More recently, I saw an interview on the "News Hour with Jim Lehrer" in which
Gergen discussed the book with the author. Both are sources of hope.
Wolfe, a sociologist, spent two years having long interviews with typical men and women across America. He talked to them about their faith, their fears, their hopes, their values, and their dreams. He discovered that there is more sanity and common sense in America than most of us would believe.
Yet America, as presented by most news media, is a place of turmoil and uncertainty. Not so.
Wolfe found that people, given a chance to really talk about what they want and hope and believe, are tired of divisiveness and, as a group, are moving away from extremism of any kind and toward a moderate, temperate middle.

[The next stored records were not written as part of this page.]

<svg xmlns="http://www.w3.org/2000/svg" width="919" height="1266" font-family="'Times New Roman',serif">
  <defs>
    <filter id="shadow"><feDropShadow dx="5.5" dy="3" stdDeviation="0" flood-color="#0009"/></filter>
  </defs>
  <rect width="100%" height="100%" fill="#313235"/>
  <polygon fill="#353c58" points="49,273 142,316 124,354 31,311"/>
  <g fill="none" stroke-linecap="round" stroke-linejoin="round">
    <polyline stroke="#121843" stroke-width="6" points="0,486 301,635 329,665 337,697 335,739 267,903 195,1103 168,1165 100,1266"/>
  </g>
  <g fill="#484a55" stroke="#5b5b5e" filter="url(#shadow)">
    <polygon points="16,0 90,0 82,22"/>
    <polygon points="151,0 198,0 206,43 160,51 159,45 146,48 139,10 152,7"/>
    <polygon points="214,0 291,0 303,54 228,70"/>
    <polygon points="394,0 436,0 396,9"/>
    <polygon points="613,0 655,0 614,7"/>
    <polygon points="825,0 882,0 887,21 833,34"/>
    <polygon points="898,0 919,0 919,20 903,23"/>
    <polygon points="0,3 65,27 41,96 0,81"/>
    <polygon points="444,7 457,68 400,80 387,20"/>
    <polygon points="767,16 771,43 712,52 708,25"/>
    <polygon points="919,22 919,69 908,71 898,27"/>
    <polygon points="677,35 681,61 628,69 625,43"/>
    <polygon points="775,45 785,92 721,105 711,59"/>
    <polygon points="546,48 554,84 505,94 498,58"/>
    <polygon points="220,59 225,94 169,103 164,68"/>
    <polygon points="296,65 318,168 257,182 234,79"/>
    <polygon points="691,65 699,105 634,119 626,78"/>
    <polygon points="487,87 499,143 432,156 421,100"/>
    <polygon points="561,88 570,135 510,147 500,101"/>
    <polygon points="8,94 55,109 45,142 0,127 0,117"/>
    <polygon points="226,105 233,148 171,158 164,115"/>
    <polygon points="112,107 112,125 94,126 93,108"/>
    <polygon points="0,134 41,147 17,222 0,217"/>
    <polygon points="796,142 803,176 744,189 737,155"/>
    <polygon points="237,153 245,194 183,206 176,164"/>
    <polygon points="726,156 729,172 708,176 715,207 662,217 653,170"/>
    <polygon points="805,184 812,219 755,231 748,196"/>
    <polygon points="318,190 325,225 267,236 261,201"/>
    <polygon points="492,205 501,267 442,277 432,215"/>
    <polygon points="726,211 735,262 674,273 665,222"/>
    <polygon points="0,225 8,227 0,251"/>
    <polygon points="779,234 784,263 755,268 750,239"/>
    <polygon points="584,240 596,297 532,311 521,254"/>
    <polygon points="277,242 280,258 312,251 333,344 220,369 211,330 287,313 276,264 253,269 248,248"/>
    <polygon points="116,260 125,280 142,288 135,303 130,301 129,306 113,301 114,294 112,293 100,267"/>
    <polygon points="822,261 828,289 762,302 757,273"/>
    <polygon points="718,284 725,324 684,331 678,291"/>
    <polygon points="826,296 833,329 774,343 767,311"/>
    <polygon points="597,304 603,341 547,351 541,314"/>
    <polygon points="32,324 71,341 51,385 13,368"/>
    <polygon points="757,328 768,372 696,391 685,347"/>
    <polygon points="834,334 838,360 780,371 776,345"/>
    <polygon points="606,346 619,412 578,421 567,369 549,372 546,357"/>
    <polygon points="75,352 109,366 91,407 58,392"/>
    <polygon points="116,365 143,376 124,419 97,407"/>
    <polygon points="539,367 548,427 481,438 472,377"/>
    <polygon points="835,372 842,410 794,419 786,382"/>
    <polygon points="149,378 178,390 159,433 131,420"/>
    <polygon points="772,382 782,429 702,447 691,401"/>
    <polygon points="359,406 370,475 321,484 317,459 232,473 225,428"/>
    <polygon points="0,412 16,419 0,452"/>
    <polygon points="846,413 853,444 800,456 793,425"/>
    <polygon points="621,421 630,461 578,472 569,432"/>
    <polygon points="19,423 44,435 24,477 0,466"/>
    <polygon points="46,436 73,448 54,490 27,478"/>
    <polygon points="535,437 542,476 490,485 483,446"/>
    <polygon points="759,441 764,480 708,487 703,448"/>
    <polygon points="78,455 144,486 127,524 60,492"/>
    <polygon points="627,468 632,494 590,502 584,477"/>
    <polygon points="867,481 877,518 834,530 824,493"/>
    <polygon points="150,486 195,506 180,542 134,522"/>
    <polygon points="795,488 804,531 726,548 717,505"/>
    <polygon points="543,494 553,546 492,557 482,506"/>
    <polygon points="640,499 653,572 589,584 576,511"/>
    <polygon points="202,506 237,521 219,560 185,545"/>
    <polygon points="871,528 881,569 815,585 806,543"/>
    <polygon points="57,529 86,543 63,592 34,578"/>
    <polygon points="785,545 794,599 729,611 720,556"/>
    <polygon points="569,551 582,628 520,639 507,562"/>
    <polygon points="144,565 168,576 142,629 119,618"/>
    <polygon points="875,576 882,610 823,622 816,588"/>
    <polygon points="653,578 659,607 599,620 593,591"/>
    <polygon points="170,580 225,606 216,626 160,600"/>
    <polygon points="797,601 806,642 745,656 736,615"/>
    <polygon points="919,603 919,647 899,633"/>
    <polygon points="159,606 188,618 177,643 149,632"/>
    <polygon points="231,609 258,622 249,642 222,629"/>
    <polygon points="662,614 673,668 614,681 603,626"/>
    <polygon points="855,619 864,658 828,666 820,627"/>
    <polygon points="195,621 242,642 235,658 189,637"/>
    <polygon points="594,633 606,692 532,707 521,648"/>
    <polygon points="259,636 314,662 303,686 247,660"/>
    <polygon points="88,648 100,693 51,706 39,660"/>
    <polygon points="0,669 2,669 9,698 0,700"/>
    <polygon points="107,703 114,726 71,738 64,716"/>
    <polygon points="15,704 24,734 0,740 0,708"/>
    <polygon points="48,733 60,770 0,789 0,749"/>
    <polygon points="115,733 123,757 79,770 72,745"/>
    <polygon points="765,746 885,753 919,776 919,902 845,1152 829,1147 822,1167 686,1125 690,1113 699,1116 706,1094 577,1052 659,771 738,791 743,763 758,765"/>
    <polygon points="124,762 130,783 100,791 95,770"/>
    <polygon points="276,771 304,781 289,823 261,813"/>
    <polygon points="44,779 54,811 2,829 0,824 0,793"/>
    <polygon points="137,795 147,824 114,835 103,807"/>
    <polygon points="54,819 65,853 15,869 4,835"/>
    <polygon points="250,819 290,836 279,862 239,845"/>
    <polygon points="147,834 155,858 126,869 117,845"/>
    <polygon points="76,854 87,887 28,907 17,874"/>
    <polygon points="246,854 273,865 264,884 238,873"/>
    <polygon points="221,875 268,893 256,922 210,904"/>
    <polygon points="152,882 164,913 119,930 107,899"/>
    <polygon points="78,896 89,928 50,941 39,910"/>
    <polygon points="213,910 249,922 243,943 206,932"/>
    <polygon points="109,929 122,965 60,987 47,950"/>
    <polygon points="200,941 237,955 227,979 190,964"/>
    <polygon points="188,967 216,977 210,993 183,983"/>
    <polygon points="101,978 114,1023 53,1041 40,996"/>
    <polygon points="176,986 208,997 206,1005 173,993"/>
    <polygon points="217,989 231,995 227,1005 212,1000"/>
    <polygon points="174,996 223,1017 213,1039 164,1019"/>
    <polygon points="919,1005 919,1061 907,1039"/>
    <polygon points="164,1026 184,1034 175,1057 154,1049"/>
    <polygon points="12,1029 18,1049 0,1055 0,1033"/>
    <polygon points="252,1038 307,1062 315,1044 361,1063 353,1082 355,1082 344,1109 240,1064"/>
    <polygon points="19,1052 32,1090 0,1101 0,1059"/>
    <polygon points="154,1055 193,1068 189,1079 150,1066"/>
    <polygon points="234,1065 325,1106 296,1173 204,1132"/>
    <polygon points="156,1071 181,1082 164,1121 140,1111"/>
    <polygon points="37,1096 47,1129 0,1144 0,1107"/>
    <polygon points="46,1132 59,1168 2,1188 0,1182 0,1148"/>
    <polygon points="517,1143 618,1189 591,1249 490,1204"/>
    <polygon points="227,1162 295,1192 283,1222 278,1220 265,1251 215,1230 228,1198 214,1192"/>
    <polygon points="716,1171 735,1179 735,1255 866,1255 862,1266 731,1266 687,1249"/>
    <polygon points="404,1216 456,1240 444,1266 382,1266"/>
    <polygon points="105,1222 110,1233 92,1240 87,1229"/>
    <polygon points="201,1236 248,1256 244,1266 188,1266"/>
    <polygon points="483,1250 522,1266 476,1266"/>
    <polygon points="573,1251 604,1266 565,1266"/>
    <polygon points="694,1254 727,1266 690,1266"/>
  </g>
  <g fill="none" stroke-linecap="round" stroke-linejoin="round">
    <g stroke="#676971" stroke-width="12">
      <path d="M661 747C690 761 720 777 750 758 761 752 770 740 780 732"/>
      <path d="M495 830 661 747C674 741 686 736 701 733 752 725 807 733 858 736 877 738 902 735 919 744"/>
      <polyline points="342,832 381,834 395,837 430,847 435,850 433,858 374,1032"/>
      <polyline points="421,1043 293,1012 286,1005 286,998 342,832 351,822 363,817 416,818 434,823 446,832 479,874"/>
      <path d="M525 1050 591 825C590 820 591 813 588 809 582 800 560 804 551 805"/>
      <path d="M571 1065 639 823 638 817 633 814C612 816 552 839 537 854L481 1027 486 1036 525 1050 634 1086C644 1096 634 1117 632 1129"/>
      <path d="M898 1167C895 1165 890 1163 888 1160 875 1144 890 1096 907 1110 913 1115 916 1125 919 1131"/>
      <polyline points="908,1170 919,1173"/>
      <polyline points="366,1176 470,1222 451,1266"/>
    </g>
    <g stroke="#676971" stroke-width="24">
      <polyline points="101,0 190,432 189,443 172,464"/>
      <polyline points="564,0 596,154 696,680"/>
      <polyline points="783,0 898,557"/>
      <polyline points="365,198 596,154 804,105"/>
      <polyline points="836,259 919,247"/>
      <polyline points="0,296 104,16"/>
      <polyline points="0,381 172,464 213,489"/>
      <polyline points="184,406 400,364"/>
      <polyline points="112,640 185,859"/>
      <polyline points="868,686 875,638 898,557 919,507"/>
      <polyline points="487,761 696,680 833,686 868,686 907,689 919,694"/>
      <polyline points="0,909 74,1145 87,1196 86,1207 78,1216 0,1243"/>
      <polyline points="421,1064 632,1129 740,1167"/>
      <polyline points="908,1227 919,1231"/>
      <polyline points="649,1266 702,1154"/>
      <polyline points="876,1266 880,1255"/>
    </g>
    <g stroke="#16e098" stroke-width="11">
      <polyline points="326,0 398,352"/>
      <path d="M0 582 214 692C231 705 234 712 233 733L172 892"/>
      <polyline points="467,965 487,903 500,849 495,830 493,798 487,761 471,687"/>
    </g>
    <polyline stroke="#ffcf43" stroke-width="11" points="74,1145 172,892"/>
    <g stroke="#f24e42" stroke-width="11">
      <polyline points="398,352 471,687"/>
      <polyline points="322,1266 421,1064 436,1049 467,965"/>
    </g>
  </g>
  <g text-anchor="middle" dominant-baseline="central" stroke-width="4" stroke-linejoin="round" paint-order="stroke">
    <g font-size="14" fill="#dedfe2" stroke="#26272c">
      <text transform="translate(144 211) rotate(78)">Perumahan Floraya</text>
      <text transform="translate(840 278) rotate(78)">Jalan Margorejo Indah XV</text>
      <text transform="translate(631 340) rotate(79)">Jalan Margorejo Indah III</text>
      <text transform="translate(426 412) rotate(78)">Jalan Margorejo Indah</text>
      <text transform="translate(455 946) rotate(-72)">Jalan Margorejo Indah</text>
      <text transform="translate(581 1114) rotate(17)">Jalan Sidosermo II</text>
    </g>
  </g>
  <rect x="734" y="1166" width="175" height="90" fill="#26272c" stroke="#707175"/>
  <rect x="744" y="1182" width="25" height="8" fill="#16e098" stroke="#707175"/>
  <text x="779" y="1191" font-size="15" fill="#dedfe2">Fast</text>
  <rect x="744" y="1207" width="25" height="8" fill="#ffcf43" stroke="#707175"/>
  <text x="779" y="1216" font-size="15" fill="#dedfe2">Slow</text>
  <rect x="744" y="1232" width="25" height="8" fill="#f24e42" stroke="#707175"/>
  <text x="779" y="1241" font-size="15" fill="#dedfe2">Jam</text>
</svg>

Wolfe also discovered a mature patriotism in the United States. The love of country is strong, but it has progressed past "not only the jingoism of previous years (my country, right or wrong) but also the self-loathing of the Vietnam era. Although Americans love of country is as strong as ever, it has been leavened with a more nuanced realism. Now, their greatest concern is that political leaders have abused the public trust and government no longer commands the respect it once did."
Another way to say this is that the nation is discovering the virtues of equilibrium and toleration. I need not tell you that those great virtues are taught in Degree after Degree of the Scottish Rite. The Rite warns against excesses of any kind. Hatred, tyranny, and oppression are excesses. It is really that simple.
The Scottish Rite of Freemasonry has always been a voice for reason. As with all organizations, our practice has sometimes failed to reach the standard of our teachings, but we have tried to hold high the great lessons of toleration, thoughtfulness, charity for the opinion of others, and forgiveness.
We have taught these lessons because they work. Masonry concerns itself with the practical problems of living, and one cannot live well if one is intolerant, careless of the thoughts and feelings of others, or mean spirited and unforgiving.
From time to time, some people question whether the Rite and its teachings are "relevant" to the world in which we live. The answer is an obvious "Yes!" We are and have been one of the sources of hope for the world.